Kurds robbed of their homes show defiance

Sabria Sharif Mohammed rose at dawn and prepared for the day that she and her family been dreaming of. Like several hundred thousand others who voted yesterday in this historic city of Kurds, Arabs, Turkomans and Christians, Sabria was hoping to use her vote to right past wrongs.
She believed that taking part in the first elections in her life would help win back the house and land seized from them under the regime of Saddam Hussein.

Before making the three-mile walk to the polling station with her husband and two oldest sons, Sabria wanted to fortify them with hot sweet tea. So she sent her youngest, Youssef, 16, to fill the urn at the communal pump.

An ominous whirring sound was followed by a deafening bang. Cracks appeared in Sabria's makeshift mudbrick dwelling. Outside, Yousef lay dead, the victim of a mortar bomb.

Sabria washed her son's body, covered it with a white burial shroud and arranged for it to be taken to the nearby cemetery. Then, remarkably, she went off to vote.

Holding a Kurdish flag and wailing in grief, she entered the polling station in the northern Shorjah district, crying: "I will never put this flag down. Saddam threw me out of my house and home and now he's killed my son.

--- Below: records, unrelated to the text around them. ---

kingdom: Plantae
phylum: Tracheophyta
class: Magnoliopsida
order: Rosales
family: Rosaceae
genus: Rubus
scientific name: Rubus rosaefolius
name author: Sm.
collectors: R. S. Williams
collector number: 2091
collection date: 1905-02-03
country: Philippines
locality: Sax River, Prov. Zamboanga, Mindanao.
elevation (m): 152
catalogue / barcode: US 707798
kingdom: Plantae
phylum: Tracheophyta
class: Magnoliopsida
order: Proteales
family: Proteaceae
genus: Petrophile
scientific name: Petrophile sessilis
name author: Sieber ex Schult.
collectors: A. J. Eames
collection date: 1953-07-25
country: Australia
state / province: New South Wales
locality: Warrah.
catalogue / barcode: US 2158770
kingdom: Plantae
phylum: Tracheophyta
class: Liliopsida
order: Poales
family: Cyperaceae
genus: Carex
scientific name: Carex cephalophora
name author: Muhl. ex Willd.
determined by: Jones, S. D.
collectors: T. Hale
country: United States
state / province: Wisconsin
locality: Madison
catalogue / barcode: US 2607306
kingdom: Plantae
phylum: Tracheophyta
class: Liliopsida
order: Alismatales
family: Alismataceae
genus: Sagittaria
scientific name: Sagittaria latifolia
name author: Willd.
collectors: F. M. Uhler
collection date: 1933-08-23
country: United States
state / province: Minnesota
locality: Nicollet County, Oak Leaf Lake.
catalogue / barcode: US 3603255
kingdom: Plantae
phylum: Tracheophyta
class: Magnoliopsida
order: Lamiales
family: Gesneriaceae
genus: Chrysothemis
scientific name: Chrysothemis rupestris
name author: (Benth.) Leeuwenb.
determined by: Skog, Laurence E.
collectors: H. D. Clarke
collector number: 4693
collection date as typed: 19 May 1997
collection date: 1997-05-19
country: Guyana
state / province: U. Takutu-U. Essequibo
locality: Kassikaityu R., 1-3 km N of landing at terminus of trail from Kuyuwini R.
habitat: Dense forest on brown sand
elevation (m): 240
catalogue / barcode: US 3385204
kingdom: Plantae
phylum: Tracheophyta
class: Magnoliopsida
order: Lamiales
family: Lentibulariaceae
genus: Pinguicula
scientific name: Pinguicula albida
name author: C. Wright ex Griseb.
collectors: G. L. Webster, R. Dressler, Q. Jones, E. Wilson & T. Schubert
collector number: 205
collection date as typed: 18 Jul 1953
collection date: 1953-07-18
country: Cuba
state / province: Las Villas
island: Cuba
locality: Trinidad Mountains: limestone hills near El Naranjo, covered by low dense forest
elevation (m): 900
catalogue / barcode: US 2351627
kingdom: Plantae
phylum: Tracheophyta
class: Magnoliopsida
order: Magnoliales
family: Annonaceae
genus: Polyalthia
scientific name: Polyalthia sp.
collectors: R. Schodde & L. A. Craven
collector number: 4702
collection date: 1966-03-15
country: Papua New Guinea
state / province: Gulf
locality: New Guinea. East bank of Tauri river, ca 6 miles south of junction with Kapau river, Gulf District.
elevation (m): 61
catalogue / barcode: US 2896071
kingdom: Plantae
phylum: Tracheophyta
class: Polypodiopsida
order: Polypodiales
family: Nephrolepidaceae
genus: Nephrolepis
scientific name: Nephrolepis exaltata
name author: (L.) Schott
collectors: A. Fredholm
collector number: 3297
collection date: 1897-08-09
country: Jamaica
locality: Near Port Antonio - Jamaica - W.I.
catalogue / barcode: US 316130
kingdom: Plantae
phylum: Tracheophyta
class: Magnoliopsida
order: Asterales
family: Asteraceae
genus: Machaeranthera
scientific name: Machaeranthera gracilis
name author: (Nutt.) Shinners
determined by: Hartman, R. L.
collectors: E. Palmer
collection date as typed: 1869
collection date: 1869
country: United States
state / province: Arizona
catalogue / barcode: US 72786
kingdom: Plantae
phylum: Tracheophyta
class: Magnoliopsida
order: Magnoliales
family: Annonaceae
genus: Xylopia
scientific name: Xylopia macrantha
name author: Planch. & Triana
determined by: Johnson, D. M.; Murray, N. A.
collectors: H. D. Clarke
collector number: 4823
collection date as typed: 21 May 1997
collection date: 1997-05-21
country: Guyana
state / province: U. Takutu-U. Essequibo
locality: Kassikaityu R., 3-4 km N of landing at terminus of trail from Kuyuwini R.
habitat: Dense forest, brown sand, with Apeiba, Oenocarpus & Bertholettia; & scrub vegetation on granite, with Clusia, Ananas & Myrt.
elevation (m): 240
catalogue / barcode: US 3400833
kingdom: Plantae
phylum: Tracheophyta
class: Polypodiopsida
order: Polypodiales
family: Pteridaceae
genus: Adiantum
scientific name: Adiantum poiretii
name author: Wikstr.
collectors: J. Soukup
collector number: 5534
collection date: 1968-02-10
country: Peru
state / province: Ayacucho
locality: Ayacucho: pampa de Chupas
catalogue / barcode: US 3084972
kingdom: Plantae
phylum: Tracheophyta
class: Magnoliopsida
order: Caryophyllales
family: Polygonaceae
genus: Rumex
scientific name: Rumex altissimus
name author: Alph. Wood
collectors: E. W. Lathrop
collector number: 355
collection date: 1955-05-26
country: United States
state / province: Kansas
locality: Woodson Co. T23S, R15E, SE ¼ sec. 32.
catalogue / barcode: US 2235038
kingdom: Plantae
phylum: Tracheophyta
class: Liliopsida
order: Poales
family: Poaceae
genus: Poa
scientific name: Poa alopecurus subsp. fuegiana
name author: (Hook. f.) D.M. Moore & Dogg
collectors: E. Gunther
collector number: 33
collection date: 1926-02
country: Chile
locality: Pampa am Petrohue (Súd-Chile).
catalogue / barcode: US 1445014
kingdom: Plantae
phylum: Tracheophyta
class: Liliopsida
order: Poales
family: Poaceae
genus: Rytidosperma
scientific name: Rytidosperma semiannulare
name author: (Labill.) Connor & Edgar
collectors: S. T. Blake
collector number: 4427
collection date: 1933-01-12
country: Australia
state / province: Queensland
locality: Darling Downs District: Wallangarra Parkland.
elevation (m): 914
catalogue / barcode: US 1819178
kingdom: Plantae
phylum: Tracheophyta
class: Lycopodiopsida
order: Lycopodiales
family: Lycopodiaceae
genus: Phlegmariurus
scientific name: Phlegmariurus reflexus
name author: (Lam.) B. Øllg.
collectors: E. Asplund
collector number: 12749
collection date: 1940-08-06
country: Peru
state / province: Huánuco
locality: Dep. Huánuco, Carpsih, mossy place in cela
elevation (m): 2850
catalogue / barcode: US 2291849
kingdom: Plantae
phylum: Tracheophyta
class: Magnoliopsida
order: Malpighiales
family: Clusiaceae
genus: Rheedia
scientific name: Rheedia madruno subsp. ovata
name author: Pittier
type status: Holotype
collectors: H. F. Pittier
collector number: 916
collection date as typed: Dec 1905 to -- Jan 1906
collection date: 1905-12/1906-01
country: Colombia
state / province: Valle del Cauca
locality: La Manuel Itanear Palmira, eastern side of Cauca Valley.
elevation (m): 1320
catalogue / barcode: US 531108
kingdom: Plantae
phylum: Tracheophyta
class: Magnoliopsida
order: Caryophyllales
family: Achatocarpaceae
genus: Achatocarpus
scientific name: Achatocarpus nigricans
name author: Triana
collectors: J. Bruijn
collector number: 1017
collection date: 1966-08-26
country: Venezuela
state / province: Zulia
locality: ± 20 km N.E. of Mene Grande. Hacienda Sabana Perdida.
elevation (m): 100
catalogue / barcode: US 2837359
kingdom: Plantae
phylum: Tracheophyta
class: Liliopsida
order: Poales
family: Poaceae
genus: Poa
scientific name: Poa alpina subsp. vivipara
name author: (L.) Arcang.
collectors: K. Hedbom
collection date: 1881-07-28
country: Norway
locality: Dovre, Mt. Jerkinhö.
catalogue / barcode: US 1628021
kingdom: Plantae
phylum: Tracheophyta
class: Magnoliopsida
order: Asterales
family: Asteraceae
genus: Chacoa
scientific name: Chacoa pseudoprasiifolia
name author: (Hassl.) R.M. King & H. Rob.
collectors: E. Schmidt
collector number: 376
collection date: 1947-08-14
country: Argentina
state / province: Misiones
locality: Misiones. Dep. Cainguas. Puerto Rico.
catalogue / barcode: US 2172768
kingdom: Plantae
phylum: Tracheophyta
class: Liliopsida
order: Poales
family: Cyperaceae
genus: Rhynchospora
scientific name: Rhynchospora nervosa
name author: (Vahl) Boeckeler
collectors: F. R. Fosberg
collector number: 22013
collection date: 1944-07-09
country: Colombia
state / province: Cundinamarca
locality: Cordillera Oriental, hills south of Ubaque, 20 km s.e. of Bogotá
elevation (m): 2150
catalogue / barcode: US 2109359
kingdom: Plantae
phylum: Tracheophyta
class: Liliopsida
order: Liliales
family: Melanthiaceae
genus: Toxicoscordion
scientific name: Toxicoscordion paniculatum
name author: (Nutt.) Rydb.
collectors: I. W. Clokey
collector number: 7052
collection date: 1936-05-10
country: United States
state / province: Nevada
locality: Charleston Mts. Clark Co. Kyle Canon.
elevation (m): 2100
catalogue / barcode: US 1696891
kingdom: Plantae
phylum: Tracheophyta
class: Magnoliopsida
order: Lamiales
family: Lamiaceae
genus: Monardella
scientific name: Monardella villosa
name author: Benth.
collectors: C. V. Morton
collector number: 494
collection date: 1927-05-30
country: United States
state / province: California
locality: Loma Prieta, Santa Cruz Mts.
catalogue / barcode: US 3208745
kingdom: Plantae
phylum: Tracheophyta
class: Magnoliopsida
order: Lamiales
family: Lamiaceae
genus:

Voting won't bring my Youssef back, but it must stop Saddam from coming back."

During its Arabisation programmme, the Ba'athist regime had systematically widened the ethnic and sectarian fissures coursing through this oil-rich, though woefully neglected, city of 750,000. Thousands of Kurds and Turkomans were expelled or murdered. Land and homes were given to Arab settlers from the south.

With Kurds, Turkomans and Arabs vying for control of the city and province, US and Iraqi leaders have looked nervously to Kirkuk as a potential flashpoint for a civil war.

Since the fall of Saddam, the displaced Kurds and Turkomans have been demanding the right of return, as well as the right to vote.

Meanwhile, regional neighbours such as Turkey have warned they will not tolerate Kirkuk falling into Kurdish hands.

The future status of the city will be one of the toughest issues in the post-election constitutional debate.

Election monitors described turnout in the predominantly Kurdish and Turkoman areas of the city as brisk. Arab districts to the south-east of the city were reported to be less enthusiastic.

"In some Kurdish districts, they ran out of ballot boxes, and new ones failed to arrive in time," said one election official.

Despite the tragedy of Sabria's son, the news of which spread quickly across Kirkuk, the mood was one of celebration, not defiance. But the crumbling Ottoman-era buildings are a sad reminder of the shocking state of disrepair into which this oil-rich city had fallen under Saddam's rule.

"The oil has been a curse on Kirkuk," said Herro Talabani, the wife of Jalal Talabani, the leader of the Patriotic Union of Kurdistan (PUK), as she returned to vote in the city where she went to school.

The PUK and its rival, the Kurdistan Democratic party, want Kirkuk to be the future capital of their federal Kurdish region. For them it is a symbol of years of repression by Arab-dominated government in Baghdad.

But their designs are resisted by many in the Arab and Turkoman communities who live here.

In postwar Kirkuk, there is one thing many of the original residents of the city agreed on yesterday: the Kurds, the Turkomans, the Arabs and the Christians mostly get along quite well. It is the outsiders, they say, who are are causing the problems.